Monday morning, several of the teams presented final plans to mock city councils at Berkeley High and district headquarters. The remaining teams are scheduled to present today. Each of the councils will pick a winning design. 

The council at district headquarters, composed of professional architects and economists who volunteered, peppered Silverman’s team with questions about the placement of a public park, the amount of affordable housing in their plan and the location of a series of parking lots. 

The team, which calls itself the Revitilization and Beautification Commission, said the questioning was tough. But members said they learned something from the project. 

“It puts some purpose into what we’ve been learning,” said Powell DeGange, a junior, discussing the role of politics and economics in urban planning. 

“I don’t understand anything that happens in Berkeley,” he continued with a chuckle, referring to the city’s unusual political culture. But DeGange said the project gave him some sense for how a development project might unfold in a typical American town. 

Steven Teal, an A.P. Government teacher who teamed up with A.P. Economics teacher Doug Powers to lead the program at Berkeley High, said students have learned lessons about bargaining and public speaking that they do not necessarily pick up in the lecture format. 

Teal said they have also learned some of the basics terms of urban planning – such as the “footprint” of a building. 

“Three weeks ago, they though it was something that Nike made,” he said. 

Paula Blasier, director of special projects for the Fischer Center, said the program has given students a taste for the competing interests in a city and is hoping it will make them better citizens. 

“We’re not trying to turn them into little developers,” she said. “We’re trying to turn them into citizens who understand the complexities of their environments.” 

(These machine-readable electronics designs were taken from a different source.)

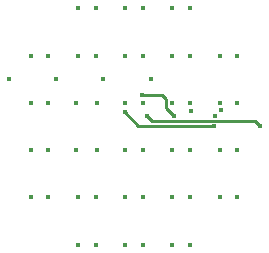
<source format=gbr>
G04 #@! TF.GenerationSoftware,KiCad,Pcbnew,(5.1.6)-1*
G04 #@! TF.CreationDate,2020-08-30T18:04:45+02:00*
G04 #@! TF.ProjectId,Freude_Touchpad,46726575-6465-45f5-946f-756368706164,rev?*
G04 #@! TF.SameCoordinates,Original*
G04 #@! TF.FileFunction,Copper,L3,Inr*
G04 #@! TF.FilePolarity,Positive*
%FSLAX46Y46*%
G04 Gerber Fmt 4.6, Leading zero omitted, Abs format (unit mm)*
G04 Created by KiCad (PCBNEW (5.1.6)-1) date 2020-08-30 18:04:45*
%MOMM*%
%LPD*%
G01*
G04 APERTURE LIST*
G04 #@! TA.AperFunction,ViaPad*
%ADD10C,0.400000*%
G04 #@! TD*
G04 #@! TA.AperFunction,Conductor*
%ADD11C,0.250000*%
G04 #@! TD*
G04 APERTURE END LIST*
D10*
X95250000Y-90000000D03*
X96750000Y-90000000D03*
X99250000Y-90000000D03*
X100750000Y-90000000D03*
X103250000Y-90000000D03*
X104750000Y-90000000D03*
X108750000Y-94000000D03*
X107250000Y-94000000D03*
X104750000Y-94000000D03*
X103250000Y-94000000D03*
X100750000Y-94000000D03*
X99250000Y-94000000D03*
X96750000Y-94000000D03*
X95250000Y-94000000D03*
X92750000Y-94000000D03*
X91250000Y-94000000D03*
X91250000Y-98000000D03*
X92750000Y-98000000D03*
X95125000Y-98000000D03*
X96850000Y-98000000D03*
X99250000Y-98000000D03*
X100750000Y-98000000D03*
X103250000Y-98000000D03*
X104750000Y-98000000D03*
X107250000Y-98000000D03*
X108750000Y-98000000D03*
X108750000Y-102000000D03*
X107250000Y-102000000D03*
X104750000Y-102000000D03*
X103250000Y-102000000D03*
X100750000Y-102000000D03*
X99250000Y-102000000D03*
X96850000Y-102000000D03*
X95125000Y-102000000D03*
X92750000Y-102000000D03*
X91250000Y-102000000D03*
X104804948Y-98700000D03*
X91250000Y-106000000D03*
X92750000Y-106000000D03*
X95250000Y-106000000D03*
X96750000Y-106000000D03*
X99250000Y-106000000D03*
X100750000Y-106000000D03*
X103250000Y-106000000D03*
X104750000Y-106000000D03*
X107250000Y-106000000D03*
X108750000Y-106000000D03*
X107400000Y-98600000D03*
X104750000Y-110000000D03*
X103250000Y-110000000D03*
X100750000Y-110000000D03*
X99250000Y-110000000D03*
X96750000Y-110000000D03*
X95250000Y-110000000D03*
X106900000Y-99100000D03*
X89400000Y-96000000D03*
X93374996Y-96000000D03*
X97349988Y-96000012D03*
X101400000Y-96000000D03*
X100649397Y-97350603D03*
X103400000Y-99100000D03*
X99200000Y-98800000D03*
X106810466Y-99981708D03*
X110700000Y-100000000D03*
X101100000Y-99100000D03*
D11*
X100649397Y-97350603D02*
X102350603Y-97350603D01*
X102350603Y-97350603D02*
X102700000Y-97700000D01*
X102700000Y-97700000D02*
X102700000Y-98400000D01*
X102700000Y-98400000D02*
X103400000Y-99100000D01*
X99200000Y-98800000D02*
X99200000Y-98800000D01*
X99200000Y-98800000D02*
X100381708Y-99981708D01*
X100381708Y-99981708D02*
X106810466Y-99981708D01*
X110700000Y-100000000D02*
X110256706Y-99556706D01*
X101556706Y-99556706D02*
X101100000Y-99100000D01*
X110256706Y-99556706D02*
X101556706Y-99556706D01*
M02*

</source>
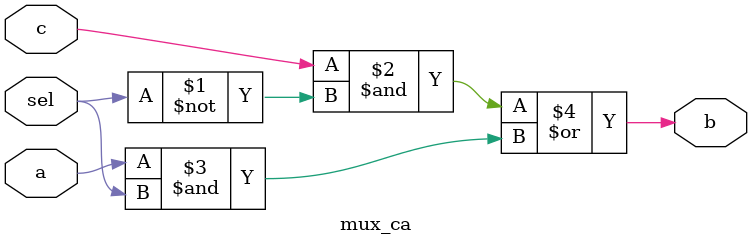
<source format=v>
module mux_ca(input a,c,sel,output b);
  assign b=(c&(~sel))|(a&sel);
endmodule

</source>
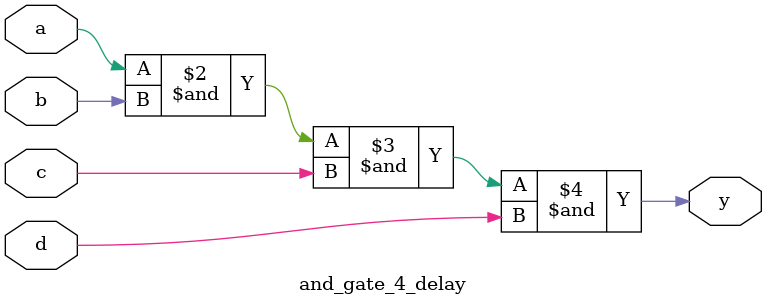
<source format=sv>
module and_gate_4_delay (
    input wire a,  // Input A
    input wire b,  // Input B
    input wire c,  // Input C
    input wire d,  // Input D
    output reg y   // Output Y
);
    always @(a, b, c, d) begin
        #3 y = a & b & c & d;  // AND operation with 3-time unit delay
    end
endmodule

</source>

Students said some kinks are still left to be worked out. Elise McNamara, a junior on the Revitilization and Beautification team, said the group needed more time to work on its project. Silverman said the format did not allow as much creativity as he would have liked. 

UC Berkeley and the Urban Land Institute will gather the student and teacher feedback and make revisions as they seek to go national. 

Blasier said she has received interested calls from Harvard, Stanford and the Massachusetts Institute of Technology.